── RECORD EXTRACTS

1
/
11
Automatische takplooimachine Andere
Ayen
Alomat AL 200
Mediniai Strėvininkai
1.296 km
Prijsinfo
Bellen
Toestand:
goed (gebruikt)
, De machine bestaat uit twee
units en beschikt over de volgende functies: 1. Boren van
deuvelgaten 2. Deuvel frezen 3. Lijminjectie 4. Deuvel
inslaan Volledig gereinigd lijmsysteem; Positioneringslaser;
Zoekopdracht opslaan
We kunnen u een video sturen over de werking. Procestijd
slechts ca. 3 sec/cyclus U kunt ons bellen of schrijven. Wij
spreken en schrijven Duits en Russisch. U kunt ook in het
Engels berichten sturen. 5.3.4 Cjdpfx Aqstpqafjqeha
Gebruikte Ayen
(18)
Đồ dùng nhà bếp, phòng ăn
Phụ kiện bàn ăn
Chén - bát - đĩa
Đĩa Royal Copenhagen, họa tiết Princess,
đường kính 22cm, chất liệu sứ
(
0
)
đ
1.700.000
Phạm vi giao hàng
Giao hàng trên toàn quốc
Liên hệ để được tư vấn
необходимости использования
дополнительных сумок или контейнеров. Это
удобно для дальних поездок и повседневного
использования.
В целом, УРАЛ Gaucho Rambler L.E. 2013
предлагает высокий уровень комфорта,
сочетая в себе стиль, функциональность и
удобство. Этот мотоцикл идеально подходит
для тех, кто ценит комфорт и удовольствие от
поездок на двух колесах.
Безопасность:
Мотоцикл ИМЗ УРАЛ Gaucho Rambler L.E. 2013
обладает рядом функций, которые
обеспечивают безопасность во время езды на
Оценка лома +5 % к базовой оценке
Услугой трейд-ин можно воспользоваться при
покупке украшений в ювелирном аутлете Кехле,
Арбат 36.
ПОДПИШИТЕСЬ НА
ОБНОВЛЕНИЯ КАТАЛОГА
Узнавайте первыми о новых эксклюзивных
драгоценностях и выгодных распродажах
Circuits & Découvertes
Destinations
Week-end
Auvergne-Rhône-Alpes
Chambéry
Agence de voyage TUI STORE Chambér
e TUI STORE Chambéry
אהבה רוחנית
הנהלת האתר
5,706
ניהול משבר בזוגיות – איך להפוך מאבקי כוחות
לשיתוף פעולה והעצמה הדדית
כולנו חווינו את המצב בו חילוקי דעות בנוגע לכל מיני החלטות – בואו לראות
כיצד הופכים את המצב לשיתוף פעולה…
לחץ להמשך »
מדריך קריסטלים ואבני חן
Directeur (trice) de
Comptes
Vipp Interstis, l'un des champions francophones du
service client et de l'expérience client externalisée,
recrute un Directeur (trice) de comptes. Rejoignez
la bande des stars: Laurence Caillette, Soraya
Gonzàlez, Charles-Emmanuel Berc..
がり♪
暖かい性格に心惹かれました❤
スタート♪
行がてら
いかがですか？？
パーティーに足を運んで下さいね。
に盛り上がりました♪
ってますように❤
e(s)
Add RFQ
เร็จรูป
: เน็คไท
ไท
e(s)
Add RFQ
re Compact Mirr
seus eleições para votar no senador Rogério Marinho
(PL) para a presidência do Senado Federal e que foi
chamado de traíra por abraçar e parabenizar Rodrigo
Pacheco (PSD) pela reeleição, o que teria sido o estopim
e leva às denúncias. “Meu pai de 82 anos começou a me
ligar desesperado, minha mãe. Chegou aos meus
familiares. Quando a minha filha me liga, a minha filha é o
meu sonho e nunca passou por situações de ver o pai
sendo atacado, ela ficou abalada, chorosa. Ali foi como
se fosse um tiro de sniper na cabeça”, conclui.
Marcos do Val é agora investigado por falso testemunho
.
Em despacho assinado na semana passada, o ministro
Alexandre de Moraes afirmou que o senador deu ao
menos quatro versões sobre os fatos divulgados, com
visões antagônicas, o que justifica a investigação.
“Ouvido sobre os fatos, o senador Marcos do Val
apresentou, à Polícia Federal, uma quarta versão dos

────

(TASK INSTRUCTIONS)
Would you copy every line of the entries in which "kunt" appears?

(EXERCISE SOLUTION)
slechts ca. 3 sec/cyclus U kunt ons bellen of schrijven. Wij
spreken en schrijven Duits en Russisch. U kunt ook in het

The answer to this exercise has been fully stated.